[Problem requirements]:
Write out the stretch from the line that contains "- \[NUXE-226\] Update" through the line that contains "## [7.7.0](https://github.com/powerhome/playbook/tree/HEAD)", both included, in the data below, reproducing each line precisely as it stands.

[Exercise materials]:
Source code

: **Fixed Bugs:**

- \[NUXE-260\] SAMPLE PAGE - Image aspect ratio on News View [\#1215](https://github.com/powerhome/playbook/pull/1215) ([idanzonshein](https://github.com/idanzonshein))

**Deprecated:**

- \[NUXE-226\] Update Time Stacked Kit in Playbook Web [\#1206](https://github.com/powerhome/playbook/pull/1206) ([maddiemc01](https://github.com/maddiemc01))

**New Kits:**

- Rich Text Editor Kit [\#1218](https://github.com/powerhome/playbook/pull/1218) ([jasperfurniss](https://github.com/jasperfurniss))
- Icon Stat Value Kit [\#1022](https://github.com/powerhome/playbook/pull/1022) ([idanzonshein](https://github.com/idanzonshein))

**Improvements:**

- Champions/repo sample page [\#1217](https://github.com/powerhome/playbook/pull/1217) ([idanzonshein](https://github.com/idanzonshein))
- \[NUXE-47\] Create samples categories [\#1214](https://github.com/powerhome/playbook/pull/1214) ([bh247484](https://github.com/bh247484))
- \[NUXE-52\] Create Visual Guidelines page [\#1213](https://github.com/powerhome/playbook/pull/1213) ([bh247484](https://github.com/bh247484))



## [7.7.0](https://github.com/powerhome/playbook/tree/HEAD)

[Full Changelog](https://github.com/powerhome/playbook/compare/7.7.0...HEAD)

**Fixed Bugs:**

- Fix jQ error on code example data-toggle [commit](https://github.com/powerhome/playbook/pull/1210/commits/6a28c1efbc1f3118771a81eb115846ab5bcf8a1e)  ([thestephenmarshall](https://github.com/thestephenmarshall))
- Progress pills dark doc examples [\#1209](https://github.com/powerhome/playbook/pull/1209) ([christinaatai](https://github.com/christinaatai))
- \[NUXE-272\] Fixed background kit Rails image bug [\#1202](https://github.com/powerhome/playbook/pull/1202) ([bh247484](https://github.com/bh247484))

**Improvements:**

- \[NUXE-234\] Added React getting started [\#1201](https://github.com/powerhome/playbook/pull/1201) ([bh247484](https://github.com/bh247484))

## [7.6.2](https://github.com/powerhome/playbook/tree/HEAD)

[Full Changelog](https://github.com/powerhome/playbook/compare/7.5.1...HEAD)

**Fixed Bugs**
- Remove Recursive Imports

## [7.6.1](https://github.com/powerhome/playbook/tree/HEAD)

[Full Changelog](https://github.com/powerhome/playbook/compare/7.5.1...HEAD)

---

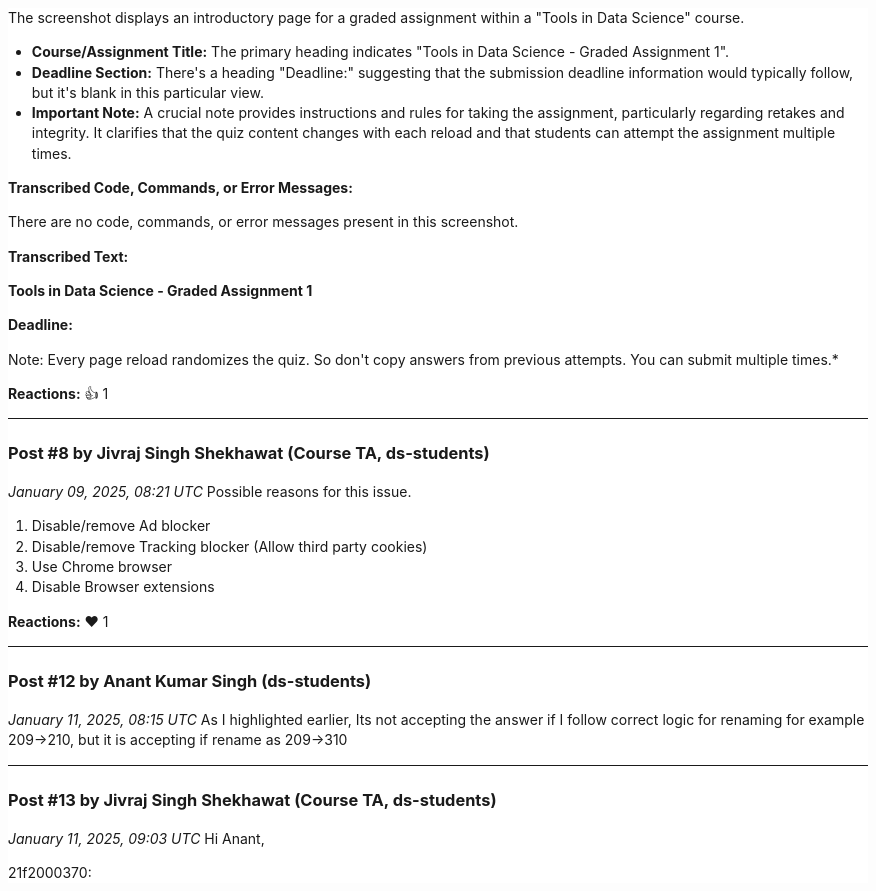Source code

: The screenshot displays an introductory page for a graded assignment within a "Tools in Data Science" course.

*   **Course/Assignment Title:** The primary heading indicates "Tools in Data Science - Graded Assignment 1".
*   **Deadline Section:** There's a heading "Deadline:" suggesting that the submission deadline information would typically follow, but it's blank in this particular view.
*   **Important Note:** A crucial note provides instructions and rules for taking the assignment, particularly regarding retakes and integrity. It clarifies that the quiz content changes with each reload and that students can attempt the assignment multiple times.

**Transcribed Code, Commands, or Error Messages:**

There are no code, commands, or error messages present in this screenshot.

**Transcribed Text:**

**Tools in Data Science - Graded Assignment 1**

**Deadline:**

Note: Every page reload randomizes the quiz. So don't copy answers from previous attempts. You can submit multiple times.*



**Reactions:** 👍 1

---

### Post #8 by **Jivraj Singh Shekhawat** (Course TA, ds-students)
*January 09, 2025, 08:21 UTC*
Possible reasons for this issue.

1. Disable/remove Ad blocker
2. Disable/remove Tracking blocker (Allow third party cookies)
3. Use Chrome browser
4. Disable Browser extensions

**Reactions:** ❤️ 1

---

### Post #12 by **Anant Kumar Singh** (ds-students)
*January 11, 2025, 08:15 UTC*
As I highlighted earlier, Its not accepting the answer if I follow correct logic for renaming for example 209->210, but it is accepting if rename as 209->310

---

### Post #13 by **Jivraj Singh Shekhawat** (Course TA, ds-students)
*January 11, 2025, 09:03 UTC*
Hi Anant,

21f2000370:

[Final answer]:
- \[NUXE-226\] Update Time Stacked Kit in Playbook Web [\#1206](https://github.com/powerhome/playbook/pull/1206) ([maddiemc01](https://github.com/maddiemc01))

**New Kits:**

- Rich Text Editor Kit [\#1218](https://github.com/powerhome/playbook/pull/1218) ([jasperfurniss](https://github.com/jasperfurniss))
- Icon Stat Value Kit [\#1022](https://github.com/powerhome/playbook/pull/1022) ([idanzonshein](https://github.com/idanzonshein))

**Improvements:**

- Champions/repo sample page [\#1217](https://github.com/powerhome/playbook/pull/1217) ([idanzonshein](https://github.com/idanzonshein))
- \[NUXE-47\] Create samples categories [\#1214](https://github.com/powerhome/playbook/pull/1214) ([bh247484](https://github.com/bh247484))
- \[NUXE-52\] Create Visual Guidelines page [\#1213](https://github.com/powerhome/playbook/pull/1213) ([bh247484](https://github.com/bh247484))



## [7.7.0](https://github.com/powerhome/playbook/tree/HEAD)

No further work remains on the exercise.